▶ **Aim of the exercise**: The complete listing should be copied out exactly.

▶ **Information supplied**:
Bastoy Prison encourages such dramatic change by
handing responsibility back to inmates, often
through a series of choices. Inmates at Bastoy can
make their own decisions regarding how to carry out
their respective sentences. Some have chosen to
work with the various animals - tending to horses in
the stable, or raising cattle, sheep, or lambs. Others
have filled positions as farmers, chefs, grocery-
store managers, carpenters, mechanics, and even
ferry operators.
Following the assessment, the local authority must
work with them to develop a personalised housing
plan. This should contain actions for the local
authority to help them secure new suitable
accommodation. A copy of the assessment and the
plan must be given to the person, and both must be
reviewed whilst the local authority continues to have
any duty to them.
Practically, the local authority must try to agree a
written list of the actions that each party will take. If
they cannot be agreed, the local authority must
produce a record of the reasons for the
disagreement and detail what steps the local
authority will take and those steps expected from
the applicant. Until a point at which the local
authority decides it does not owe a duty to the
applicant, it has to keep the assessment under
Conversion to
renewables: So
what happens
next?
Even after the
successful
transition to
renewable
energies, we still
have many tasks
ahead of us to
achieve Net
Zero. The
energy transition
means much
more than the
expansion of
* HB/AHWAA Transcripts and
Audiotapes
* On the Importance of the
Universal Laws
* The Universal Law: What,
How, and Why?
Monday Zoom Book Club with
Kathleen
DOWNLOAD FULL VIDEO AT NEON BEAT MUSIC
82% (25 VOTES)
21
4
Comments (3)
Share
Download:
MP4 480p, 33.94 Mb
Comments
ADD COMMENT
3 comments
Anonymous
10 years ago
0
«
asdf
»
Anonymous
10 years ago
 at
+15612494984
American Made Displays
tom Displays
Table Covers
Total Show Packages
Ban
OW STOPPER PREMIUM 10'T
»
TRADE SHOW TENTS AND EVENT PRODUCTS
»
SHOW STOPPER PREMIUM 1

▶ **Written reply**:
Bastoy Prison encourages such dramatic change by
handing responsibility back to inmates, often
through a series of choices. Inmates at Bastoy can
make their own decisions regarding how to carry out
their respective sentences. Some have chosen to
work with the various animals - tending to horses in
the stable, or raising cattle, sheep, or lambs. Others
have filled positions as farmers, chefs, grocery-
store managers, carpenters, mechanics, and even
ferry operators.
Following the assessment, the local authority must
work with them to develop a personalised housing
plan. This should contain actions for the local
authority to help them secure new suitable
accommodation. A copy of the assessment and the
plan must be given to the person, and both must be
reviewed whilst the local authority continues to have
any duty to them.
Practically, the local authority must try to agree a
written list of the actions that each party will take. If
they cannot be agreed, the local authority must
produce a record of the reasons for the
disagreement and detail what steps the local
authority will take and those steps expected from
the applicant. Until a point at which the local
authority decides it does not owe a duty to the
applicant, it has to keep the assessment under
Conversion to
renewables: So
what happens
next?
Even after the
successful
transition to
renewable
energies, we still
have many tasks
ahead of us to
achieve Net
Zero. The
energy transition
means much
more than the
expansion of
* HB/AHWAA Transcripts and
Audiotapes
* On the Importance of the
Universal Laws
* The Universal Law: What,
How, and Why?
Monday Zoom Book Club with
Kathleen
DOWNLOAD FULL VIDEO AT NEON BEAT MUSIC
82% (25 VOTES)
21
4
Comments (3)
Share
Download:
MP4 480p, 33.94 Mb
Comments
ADD COMMENT
3 comments
Anonymous
10 years ago
0
«
asdf
»
Anonymous
10 years ago
 at
+15612494984
American Made Displays
tom Displays
Table Covers
Total Show Packages
Ban
OW STOPPER PREMIUM 10'T
»
TRADE SHOW TENTS AND EVENT PRODUCTS
»
SHOW STOPPER PREMIUM 1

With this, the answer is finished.